In typical right-wing fashion, Hegseth accuses Progressives from a century ago, and “the Left” today of what his own sect is doing. It’s the Left’s “indoctrination” of children that makes it so dangerous. Except, most of Battle is a half-screed, half-baked plan to focus on children generally and on their education specifically in a cultural (and, if needed, political) uprising against the Left. As Hegseth says: “the real battlefield isn’t colleges, it’s kindergartens.”

Along the way we meet the familiar bugaboos of right-wing American ideology today’s GOP party politics: Alexandria Ocasio-Cortez, the teachers’ unions, critical race theory, DEI, Black Lives Matter, Howard Zinn, “cultural Marxism,” the Warren Court and—in a turn of a phrase that seems to have evoked any number of self-satisfied high-fives in right-wing media green rooms—the scourge of the “Covid-(16)19 Virus” in American schools. Get the idea?

Meanwhile, approved pop culture touchstones that serve almost as sources for the book’s counter-material include the movie Gladiator, Indiana Jones, Star Wars, the heroes in both the C.S. Lewis and J.R.R. Tolkein series, (said to be a favorite of J.D. Vance as well), and more spot-quotes of dead philosophers than I care to count for this blog post. 

Honestly, Battle reads like a couple of 10th Grade AP History students crammed with a video series from Hillsdale College before knocking out their final term papers and hitting “send” before hitting the gym. It’s that profound. 

It would also be silly, if it weren’t also entirely an artifact of very real, very potent, and very present intentions on the American Right for education and for child-related policy. It’s easy to make fun of a couple of bros taken in by a smart-sounding Greek word like “paideia.” But when a possible future defense secretary draws from his experience in Afghanistan as evidence that paideia exists, and while malleable, cannot be imposed on other cultures, only grown from within—the “Afghan paideia” was too strong for Americans to impose our own on it, but now “we are losing it at home” (p. 57)—it’s worth paying attention. 

In this telling, American “democracy” is simply progressive “gospel” (p. 89) and is secondary to restoring the promise of American…paideia. 

It’s that kind of mindset—more than trust in the market, more than purported concerns for COVID-era learning loss, more than a genuine desire for all kids to have the education that best fits their needs—that truly gives the Right’s push for educational privatization its energy. 

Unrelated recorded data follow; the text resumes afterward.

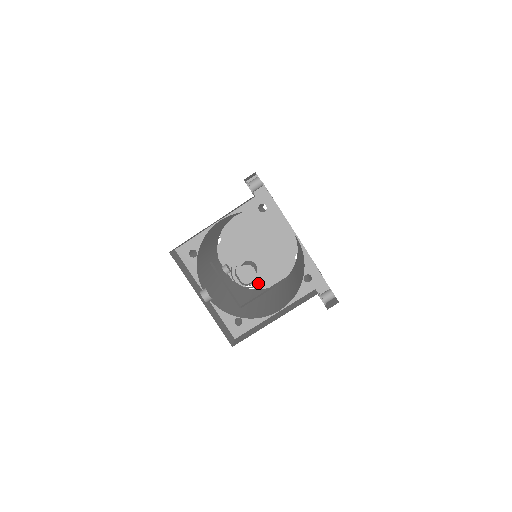
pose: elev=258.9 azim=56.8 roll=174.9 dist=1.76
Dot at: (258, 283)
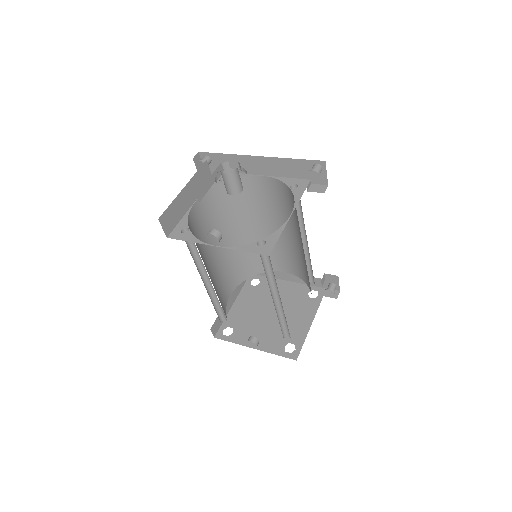
Dot at: (294, 337)
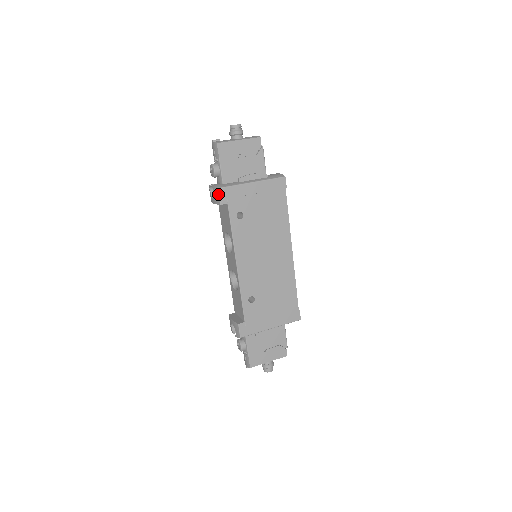
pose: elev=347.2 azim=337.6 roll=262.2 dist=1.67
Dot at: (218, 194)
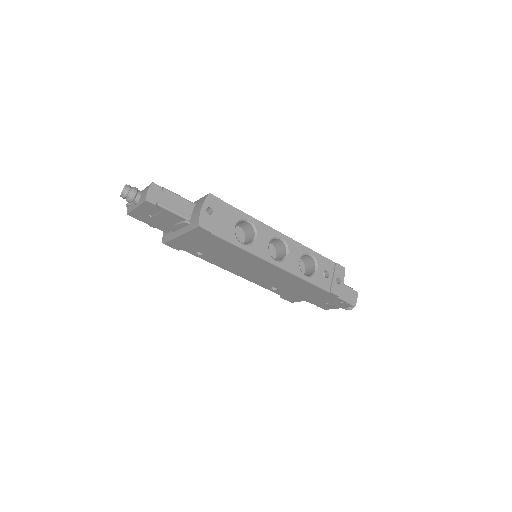
Dot at: (168, 245)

Enter school vouchers—a “key element” of their goal. Hegseth and Goodwin close Battle with a call for voucher tax credits—not the direct appropriation kind coming from state budgets at the moment. The reason for that detail is mostly due to a desire to avoid government as a middle man (though make no mistake, the impact on public funding is the same). The goal here is to rebuild the American paideia through classical Christian education:

“Our hope (and plan),” Hegseth and Goodwin write, “is that most parents are clamoring to get their kids into the best local classical Christian school,” with “Jesus Christ at the center of all of it.” (p. 237). That hope and plan requires the “battle” in the book’s title—an insurgency protected by “the full Armor of God,” as they put it.

That phrase comes from the book of Ephesians in the Bible:

Put on the full armor of God, so that you can take your stand against the devil’s schemes.  For our struggle is not against flesh and blood, but against the rulers, against the authorities, against the powers of this dark world and against the spiritual forces of evil in the heavenly realms. 

Understand that this “full armor” phrase comes specifically as the authors are discussing their “hope (and plan)” for publicly funded classical Christian schools.

As a Christian man myself—one who grew up in the same network of Catholic covenant communities as Justice Amy Coney Barrett—I know how prevalent this kind of thinking is among some members of my faith tradition. I would even call it fringe, and not widely held or fairly representative of a modest Christian.

Except that fringe is at the center of right-wing politics today, of right-wing education policymaking, and—quite possibly—at the highest levels of government, up to and including a Hegseth Pentagon and the Trump White House.

Editor’s note: We should be grateful that Hegseth was not chosen to be Secretary of Education.